In some circumstances, the pthread_mutex_timedlock operation can be awaken by a call to pthread_mutex_unlock, but the timeout expires before it is scheduled. In case the futex status is 1 when the awaken thread resumes, it will return the timeout status and leave the futex in "1" state. In case another thread whould be waiting for the same mutex, it will never be awaken. This bug was first posted on 10/2003 in comp.programming.threads http://groups.google.com/groups?selm=x74qxsrde4.fsf%40bolo.xenadyne.com I've checked, the faulty behavior is still present in the current nptl code.
Created attachment 211 [details] Sample test to show the bug and more detailed explanation This archive contains a sample code to show the error (will reproduce on a mono-CPU machine), and a file describing the problem in a more detailed fashion.
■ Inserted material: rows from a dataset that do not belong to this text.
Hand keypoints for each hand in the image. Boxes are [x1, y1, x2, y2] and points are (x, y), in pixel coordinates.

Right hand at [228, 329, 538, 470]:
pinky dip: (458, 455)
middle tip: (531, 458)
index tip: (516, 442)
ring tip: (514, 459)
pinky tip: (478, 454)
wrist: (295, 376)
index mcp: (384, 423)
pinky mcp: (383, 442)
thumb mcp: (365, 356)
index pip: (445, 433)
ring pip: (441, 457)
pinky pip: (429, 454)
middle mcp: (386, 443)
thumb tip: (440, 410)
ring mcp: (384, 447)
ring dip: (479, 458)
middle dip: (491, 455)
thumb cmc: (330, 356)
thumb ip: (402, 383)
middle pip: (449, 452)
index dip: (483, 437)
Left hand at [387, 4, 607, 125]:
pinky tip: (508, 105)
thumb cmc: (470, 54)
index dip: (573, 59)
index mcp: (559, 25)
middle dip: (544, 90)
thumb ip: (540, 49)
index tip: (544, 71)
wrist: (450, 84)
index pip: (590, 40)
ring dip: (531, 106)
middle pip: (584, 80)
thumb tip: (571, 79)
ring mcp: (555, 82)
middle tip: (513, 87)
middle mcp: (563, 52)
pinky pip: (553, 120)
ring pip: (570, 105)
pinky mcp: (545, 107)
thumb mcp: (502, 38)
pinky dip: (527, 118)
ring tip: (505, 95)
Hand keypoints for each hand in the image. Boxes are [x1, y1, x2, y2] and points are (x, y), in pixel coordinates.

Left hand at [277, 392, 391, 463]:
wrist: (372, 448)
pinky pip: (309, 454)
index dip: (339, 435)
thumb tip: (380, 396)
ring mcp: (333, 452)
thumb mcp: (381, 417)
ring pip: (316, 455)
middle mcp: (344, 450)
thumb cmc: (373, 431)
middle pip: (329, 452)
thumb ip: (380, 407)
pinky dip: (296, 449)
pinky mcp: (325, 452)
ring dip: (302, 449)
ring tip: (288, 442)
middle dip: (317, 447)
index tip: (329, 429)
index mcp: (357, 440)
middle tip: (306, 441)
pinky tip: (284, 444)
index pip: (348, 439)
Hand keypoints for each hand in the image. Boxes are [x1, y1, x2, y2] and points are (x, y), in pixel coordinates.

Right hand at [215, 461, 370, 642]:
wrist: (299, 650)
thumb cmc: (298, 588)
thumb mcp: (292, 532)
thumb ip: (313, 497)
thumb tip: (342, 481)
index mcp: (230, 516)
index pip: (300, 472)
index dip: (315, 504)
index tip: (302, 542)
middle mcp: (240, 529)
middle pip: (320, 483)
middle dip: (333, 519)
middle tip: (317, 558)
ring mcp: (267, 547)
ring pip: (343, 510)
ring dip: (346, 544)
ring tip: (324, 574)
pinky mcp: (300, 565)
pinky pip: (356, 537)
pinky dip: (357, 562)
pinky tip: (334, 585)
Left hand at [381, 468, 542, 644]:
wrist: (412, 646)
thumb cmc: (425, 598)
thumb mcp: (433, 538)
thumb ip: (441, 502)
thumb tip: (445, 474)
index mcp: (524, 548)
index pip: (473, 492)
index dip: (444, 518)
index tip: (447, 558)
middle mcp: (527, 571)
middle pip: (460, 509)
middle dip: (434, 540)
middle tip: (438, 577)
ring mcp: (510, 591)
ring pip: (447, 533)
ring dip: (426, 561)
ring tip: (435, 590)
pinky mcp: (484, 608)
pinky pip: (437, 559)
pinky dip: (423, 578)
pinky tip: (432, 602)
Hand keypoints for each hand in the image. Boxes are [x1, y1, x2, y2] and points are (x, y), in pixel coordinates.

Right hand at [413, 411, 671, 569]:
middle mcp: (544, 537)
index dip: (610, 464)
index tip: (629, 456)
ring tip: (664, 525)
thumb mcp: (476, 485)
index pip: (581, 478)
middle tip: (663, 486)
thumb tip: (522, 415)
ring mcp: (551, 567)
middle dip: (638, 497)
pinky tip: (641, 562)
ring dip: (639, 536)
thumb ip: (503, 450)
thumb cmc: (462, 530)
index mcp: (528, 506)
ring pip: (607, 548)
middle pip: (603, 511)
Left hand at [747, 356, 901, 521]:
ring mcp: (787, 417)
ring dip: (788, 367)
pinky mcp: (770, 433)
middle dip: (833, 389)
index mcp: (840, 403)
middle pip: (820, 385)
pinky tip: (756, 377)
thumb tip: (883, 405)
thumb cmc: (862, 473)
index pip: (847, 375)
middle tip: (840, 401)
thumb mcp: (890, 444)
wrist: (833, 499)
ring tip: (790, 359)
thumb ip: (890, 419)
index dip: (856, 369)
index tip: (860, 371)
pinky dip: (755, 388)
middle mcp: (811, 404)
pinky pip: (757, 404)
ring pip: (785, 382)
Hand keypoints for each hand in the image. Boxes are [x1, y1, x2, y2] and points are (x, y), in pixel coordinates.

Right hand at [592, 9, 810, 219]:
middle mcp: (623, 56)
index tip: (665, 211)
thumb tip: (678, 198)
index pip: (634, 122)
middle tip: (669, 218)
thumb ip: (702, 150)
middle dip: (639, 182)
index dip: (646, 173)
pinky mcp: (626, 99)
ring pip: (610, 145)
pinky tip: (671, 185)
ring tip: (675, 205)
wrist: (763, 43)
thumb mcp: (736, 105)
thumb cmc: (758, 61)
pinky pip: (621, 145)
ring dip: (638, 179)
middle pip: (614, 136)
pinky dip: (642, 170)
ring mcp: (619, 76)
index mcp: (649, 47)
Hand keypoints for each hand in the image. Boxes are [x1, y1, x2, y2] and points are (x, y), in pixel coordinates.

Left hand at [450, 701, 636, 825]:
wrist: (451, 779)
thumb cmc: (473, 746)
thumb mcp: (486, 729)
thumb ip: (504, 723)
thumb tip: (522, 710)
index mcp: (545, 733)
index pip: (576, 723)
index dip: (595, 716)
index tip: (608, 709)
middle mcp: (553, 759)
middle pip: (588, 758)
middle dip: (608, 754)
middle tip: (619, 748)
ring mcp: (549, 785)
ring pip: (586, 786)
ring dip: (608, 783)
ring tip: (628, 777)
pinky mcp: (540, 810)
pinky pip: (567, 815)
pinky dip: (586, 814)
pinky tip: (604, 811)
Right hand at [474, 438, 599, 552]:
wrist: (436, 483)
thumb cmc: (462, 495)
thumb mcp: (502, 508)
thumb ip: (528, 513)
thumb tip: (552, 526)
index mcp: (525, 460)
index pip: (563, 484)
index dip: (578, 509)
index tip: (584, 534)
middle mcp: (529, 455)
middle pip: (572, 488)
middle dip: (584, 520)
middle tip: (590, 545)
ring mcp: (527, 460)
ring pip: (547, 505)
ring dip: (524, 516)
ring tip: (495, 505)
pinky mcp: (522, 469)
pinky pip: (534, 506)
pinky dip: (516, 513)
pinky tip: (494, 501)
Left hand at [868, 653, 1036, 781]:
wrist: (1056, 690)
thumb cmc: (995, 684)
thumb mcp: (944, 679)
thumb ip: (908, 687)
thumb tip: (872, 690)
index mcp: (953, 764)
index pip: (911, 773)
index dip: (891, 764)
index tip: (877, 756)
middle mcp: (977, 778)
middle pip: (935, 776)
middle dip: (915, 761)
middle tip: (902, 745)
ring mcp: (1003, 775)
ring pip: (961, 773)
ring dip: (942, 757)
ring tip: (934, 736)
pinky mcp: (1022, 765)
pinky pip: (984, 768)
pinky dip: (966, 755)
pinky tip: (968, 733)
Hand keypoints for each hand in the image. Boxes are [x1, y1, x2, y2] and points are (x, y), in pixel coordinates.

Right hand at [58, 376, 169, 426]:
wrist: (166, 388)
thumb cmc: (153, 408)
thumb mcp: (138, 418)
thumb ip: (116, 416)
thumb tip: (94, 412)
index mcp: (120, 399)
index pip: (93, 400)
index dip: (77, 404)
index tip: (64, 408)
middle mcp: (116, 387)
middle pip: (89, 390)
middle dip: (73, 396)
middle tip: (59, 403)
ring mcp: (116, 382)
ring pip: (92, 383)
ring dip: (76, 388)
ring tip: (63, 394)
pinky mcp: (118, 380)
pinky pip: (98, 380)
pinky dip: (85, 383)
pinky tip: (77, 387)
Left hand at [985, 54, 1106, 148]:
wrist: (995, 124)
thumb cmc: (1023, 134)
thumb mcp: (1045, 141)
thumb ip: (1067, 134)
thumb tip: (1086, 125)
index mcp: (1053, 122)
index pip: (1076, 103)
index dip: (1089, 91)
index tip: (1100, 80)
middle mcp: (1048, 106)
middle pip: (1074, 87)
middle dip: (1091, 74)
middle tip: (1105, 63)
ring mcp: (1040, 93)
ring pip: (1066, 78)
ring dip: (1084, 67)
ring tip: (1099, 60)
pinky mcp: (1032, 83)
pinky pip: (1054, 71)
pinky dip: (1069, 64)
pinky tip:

Created attachment 212 [details] patch attempt to correct the bug for i486 architecture Here is an attempt I made to correct the problem. I'm not sure if there are no undesirable side effects. The basics is that if the futex was in "1" state, we change it to "2". The only problem I can see is that we will eventually enter the kernel on a mutex_unlock where it would not be necessary....
I've checked in some changes which should fix the problem. The test program is bogus, though. At least the assert is and this is the only reason why I saw the program abort at any time. Somebody might want to tell the original poster about the change and ask for retesting.